Excerpted passage:
---*---

Twelve years after cloud CRM software leader Salesforce.com (CRM - Get Report) went public, the biggest enterprise cloud software pure-plays are still delivering strong growth.

Workday's (WDAY - Get Report) latest results and guidance provide fresh evidence of this, and also show why enterprise software giants Oracle (ORCL - Get Report) and SAP (SAP - Get Report)  have felt the need to trash talk the company and other upstarts so often.

Workday, the biggest provider of cloud HR and financials apps, posted fiscal second-quarter revenue of $377.7 million, up 34% annually and topping the consensus analyst estimate by $5 million. One-time expenses led adjusted EPS to come in at -$0.04, $0.02 below consensus. However, operating margin was 1.6%, above guidance of -1% to -3%.

Third quarter revenue guidance of $398 million to $400 million is slightly below a pre-earnings consensus of $401.1 million. But on its earnings call, Workday guided for fiscal 2017 (ends in January 2017) revenue of $1.548 billion to $1.558 billion, in-line with a $1.55 billion consensus.

In addition, the company slightly raised its full-year guidance for derived billings, which include software subscription billings for which Workday doesn't immediately record revenue, to a range of $1.88 billion to $1.89 billion (33% to 34% growth), from $1.87 billion to $1.885 billion. It's also worth pointing out Workday has a long history of guiding conservatively.

Workday was trading up 6% in early afternoon trading on Thursday, and has made new 52-week highs. Meanwhile, Salesforce is up 2.8% and ServiceNow (NOW - Get Report) , the top provider of cloud software for IT service desks, is up 1.1%. The Nasdaq was nearly flat.

A closer look at Workday's Q2 numbers make it clear that the company is still firing on all cylinders, or close to it. Derived billings rose 38% to $431 million, a slight pickup in growth from Q1's 37%. And in spite of the quarter's heavy spending, free cash flow for the trailing 12 months totaled $178 million, up 130% from a year earlier. As is the case with other cloud firms whose billings exceed their revenue, Workday's free cash flow is much stronger than its reported earnings.

The company reported major customer wins for its core HR offerings with IBM -- Big Blue recently announced Workday would begin using its cloud infrastructure -- as well as French luxury goods giant Kering and Spanish energy giant Repsol. It also claims nearly a third of new customers are buying its financial management apps, over 50 customers have been signed up for its Workday Planning app and that a growing number of customers with less than 10,000 employees are opting for "platform" solutions covering both HR and financials apps.

All of this paints a very different picture for Workday than what Oracle, which is believed to be pricing aggressively to win deals against Workday, has provided on its earnings calls. During its March call, Oracle claimed it's "seeing a lot of Workday defections" to Oracle, and has more than ten times as many cloud enterprise resource planning (ERP) software customers (financials are a part of ERP) as Workday. Co-CEO Mark Hurd went as far as to describe the battle between Oracle and Workday for ERP clients as "a slaughter."

---*---

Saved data
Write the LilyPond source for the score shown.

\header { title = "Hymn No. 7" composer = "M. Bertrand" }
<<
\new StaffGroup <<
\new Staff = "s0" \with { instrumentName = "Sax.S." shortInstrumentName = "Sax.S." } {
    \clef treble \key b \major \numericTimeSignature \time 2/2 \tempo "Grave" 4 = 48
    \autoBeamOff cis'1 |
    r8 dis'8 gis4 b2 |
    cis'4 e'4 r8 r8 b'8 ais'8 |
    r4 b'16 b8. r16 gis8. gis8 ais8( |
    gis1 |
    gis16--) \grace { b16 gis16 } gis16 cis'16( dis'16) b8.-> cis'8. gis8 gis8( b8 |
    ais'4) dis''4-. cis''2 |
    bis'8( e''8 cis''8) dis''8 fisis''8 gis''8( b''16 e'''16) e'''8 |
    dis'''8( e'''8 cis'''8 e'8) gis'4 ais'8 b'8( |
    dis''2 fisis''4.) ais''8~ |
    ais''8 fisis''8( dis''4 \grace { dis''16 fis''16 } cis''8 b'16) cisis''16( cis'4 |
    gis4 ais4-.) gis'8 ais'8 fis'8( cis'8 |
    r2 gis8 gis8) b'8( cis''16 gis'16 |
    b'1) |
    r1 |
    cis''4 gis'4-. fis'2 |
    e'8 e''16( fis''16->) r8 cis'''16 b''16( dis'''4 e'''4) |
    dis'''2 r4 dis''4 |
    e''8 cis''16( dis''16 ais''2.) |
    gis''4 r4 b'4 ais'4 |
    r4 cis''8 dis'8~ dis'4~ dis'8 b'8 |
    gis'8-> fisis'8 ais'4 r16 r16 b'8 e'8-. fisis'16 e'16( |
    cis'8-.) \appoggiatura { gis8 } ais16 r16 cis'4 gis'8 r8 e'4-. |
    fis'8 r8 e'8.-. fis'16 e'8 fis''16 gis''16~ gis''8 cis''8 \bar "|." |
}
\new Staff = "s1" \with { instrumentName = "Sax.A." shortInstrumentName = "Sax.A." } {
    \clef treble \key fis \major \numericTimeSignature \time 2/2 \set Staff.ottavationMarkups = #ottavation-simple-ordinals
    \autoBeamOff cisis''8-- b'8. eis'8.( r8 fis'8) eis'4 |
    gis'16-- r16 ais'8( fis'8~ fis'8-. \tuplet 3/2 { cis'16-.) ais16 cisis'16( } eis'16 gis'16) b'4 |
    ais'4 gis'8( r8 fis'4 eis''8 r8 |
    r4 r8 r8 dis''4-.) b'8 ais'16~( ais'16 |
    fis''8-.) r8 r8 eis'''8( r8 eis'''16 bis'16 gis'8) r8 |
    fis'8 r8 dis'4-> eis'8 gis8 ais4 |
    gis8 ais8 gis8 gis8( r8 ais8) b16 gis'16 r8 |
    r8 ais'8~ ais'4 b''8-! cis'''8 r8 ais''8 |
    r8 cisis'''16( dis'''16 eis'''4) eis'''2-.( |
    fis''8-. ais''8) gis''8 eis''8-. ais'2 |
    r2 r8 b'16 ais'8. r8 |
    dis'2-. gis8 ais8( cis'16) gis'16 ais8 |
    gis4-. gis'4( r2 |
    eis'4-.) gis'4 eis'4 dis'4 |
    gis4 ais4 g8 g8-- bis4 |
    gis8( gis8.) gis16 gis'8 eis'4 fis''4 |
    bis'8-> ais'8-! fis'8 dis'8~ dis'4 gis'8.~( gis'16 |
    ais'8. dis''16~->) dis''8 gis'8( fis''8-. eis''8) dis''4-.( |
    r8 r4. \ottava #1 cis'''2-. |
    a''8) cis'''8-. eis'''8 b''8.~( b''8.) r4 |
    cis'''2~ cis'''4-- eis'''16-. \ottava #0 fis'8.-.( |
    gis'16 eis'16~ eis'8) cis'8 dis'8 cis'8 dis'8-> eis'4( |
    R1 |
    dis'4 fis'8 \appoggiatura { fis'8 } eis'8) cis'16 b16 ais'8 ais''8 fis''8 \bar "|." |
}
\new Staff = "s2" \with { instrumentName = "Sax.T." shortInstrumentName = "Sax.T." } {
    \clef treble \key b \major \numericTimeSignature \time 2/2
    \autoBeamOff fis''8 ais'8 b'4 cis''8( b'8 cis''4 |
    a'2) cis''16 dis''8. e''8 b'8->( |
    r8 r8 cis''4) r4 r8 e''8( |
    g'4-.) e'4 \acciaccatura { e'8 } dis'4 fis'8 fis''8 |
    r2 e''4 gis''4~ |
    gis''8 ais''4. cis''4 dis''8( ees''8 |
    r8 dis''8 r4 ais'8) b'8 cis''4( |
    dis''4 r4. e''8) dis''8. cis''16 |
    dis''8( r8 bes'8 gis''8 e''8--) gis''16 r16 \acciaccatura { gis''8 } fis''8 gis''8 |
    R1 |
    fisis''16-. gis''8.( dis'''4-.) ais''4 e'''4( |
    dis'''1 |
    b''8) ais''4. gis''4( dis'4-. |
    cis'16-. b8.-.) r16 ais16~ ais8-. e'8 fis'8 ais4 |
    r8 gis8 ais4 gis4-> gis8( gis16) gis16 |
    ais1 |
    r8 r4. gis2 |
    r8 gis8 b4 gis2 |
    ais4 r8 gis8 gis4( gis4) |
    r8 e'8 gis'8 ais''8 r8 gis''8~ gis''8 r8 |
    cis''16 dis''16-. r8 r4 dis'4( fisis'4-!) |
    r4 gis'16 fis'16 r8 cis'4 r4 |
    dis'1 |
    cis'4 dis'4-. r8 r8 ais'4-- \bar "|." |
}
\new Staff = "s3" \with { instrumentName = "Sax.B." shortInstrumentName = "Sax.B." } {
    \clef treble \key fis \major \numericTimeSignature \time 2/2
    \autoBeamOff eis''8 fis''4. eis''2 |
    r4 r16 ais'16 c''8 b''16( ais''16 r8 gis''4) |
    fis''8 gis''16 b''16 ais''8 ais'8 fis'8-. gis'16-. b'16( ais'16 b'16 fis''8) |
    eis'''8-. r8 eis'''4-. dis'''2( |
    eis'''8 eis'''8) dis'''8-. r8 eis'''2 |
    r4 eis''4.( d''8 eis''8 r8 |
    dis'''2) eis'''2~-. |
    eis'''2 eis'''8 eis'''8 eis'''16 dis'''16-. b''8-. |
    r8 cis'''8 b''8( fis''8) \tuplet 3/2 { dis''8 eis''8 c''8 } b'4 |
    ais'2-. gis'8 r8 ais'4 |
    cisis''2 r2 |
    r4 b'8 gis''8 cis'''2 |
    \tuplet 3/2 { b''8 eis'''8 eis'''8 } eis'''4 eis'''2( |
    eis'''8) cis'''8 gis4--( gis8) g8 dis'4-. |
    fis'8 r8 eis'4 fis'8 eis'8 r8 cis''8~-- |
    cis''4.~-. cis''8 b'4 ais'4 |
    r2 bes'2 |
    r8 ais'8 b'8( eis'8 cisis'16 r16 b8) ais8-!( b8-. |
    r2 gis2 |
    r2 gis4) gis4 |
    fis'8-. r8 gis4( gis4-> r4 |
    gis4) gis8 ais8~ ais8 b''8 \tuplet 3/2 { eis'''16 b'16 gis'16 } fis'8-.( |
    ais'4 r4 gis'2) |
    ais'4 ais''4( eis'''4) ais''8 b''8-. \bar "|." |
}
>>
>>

---*---

Exercise A: Write out everything in the Workday earnings article from "Workday was trading" down to "was nearly flat.".
Exercise B: Carry the article on Workday's quarterly results forward from its last sentence.

Written answer A:
Workday was trading up 6% in early afternoon trading on Thursday, and has made new 52-week highs. Meanwhile, Salesforce is up 2.8% and ServiceNow (NOW - Get Report) , the top provider of cloud software for IT service desks, is up 1.1%. The Nasdaq was nearly flat.

Written answer B:
ERP software kingpin SAP has been relatively restrained in its attacks on Workday, but also hasn't been shy about taking shots. In February, CEO Bill McDermott suggested Workday's products are "alone on an island," lacking the database and sales support SAP can provide.

On Wednesday's call, Workday claimed its win rates for HR deals "largely remain unchanged," and that its financials wins rates "are now similar" to its traditional HR win rates. CEO Aneel Bhusri did a bit of trash talking of his own, claiming (though Oracle has reported some big enterprise wins) Oracle's cloud apps don't compete well in the large-enterprise segment and that the company's pending $9.3 billion purchase of NetSuite, a major provider of cloud apps for small and mid-sized businesses, will create confusion.

Given the tremendous growth delivered by Workday and other cloud upstarts, it's hard to blame old-guard enterprise software leaders for engaging in a war of words, or for making big acquisitions to boost their cloud exposure. Both Oracle and SAP have made a slew of expensive cloud purchases over the last five years. And Microsoft (MSFT - Get Report) , of course, recently announced it's buying LinkedIn for $26.2 billion.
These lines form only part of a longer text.